Si aprendemos las lecciones del FITE (pero también de los planes MINER, por ejemplo), vemos que el resultado no es muy halagüeño: los problemas estructurales y de despoblación de la provincia permanecen, el cierre de la central térmica de Andorra ha supuesto un mazazo para la zona (a pesar de estar anunciado desde hacía años), las empresas han venido y han cerrado, los pueblos se siguen vaciando y se siguen financiando granjas de porcino, el paisaje es un solar adecuado para que las grandes empresas eléctricas instalen sus parques eólicos y fotovoltaicos, convirtiendo la provincia en una gran generadora de energía renovable para el resto del país o de Europa, sin que mejoren las condiciones de vida del territorio; los grandes proyectos puestos en marcha con el FITE subsisten muchas veces a base de inyecciones anuales de más dinero público del propio FITE… Y sigue sin haber una normativa transparente y una buena gobernanza de dicho Fondo.

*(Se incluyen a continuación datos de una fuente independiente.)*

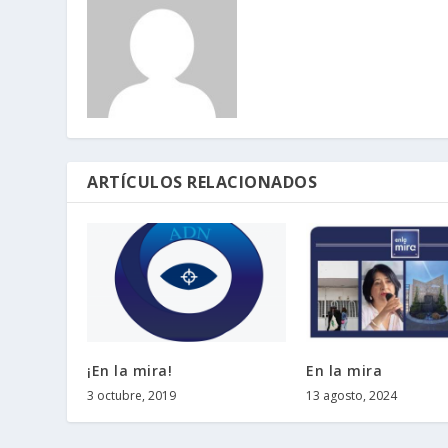
ARTÍCULOS RELACIONADOS
¡En la mira!
En la mira
3 octubre, 2019
13 agosto, 2024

La cuestión es, ¿estamos dispuestos a continuar por el mismo camino con este Fondo de recuperación europeo (o con lo que tenga que venir del Fondo de Transición Justa para las comarcas mineras, que vendría a confluir con los mismos objetivos)?

Modestamente, creo que hay que empezar a ser algo más innovadores en la gestión de estos fondos, y algunas ideas para ello podrían ser:

  1. Elaboración de una estrategia participada, que sea capaz de marcar objetivos cuantificables al final del periodo de programación y con hitos intermedios (imprescindible para una adecuada evaluación).
  2. Distribución del fondo entre diferentes programas y medidas; la convocatoria de proyectos no puede ser el único ni el preferente mecanismo de asignación de recursos.
  3. Reserva de parte de los fondos para iniciativas totalmente innovadoras, bien por su forma de gestión, por el contenido o por el riesgo que suponen. Ha de ser un fondo para la experimentación y la novedad, también.
  4. Si a España llegan subvenciones y créditos, distribuir también subvenciones y créditos; hay proyectos viables que pueden ser capaces de devolver un préstamo en buenas condiciones, permitiendo también optimizar el uso de la dotación económica disponible.
  5. Papel proactivo de la administración pública: no puede limitarse a ser una ventanilla que recibe y supervisa proyectos; hay que salir a la calle a buscar y generar proyectos, apoyarse en las estructuras intermedias existentes (Grupos de Acción Local, agentes de desarrollo local, cámaras de comercio, asociaciones…), e incluso participar societariamente del proyecto, si la ocasión lo merece; ser también capaces de delegar en el territorio y sus agentes determinados programas o medidas.
  6. Total transparencia en la publicación de resultados, datos, empleo, empresas, etc… Mecanismos activos de participación pública, reglamentos y normativa públicos.
  7. Huir del clientelismo, de la distribución de fondos en función del color político del Ayuntamiento o de la comarca…
  8. Huir de las etiquetas y ser rigurosos: una tendencia muy pícara es poner la etiqueta “sostenible” o “digital” a cualquier proyecto, por aquello de que es “lo que subvencionan”. De este modo nos podemos encontrar con una mera compra de ordenadores que se convierte en un “proceso de digitalización”, o la mera sustitución de una caldera de gas por otra más eficiente y que es una “inversión en sostenibilidad”, y cosas parecidas. Esto no cambia ningún modelo productivo, no es estratégico ni es disruptivo…A pesar de que la innovación siempre es un concepto relativo, en función del contexto económico, geográfico o social, hay cosas que ya no son de recibo.

Seguro que hay más elementos para el debate, debate que echo en falta en estos momentos en la sociedad española, entre los agentes sociales, en las administraciones y en nuestro día a día. Esperemos que no nos pille el toro y que luego los fondos que llegarán (muchos o pocos) pasen sin pena ni gloria.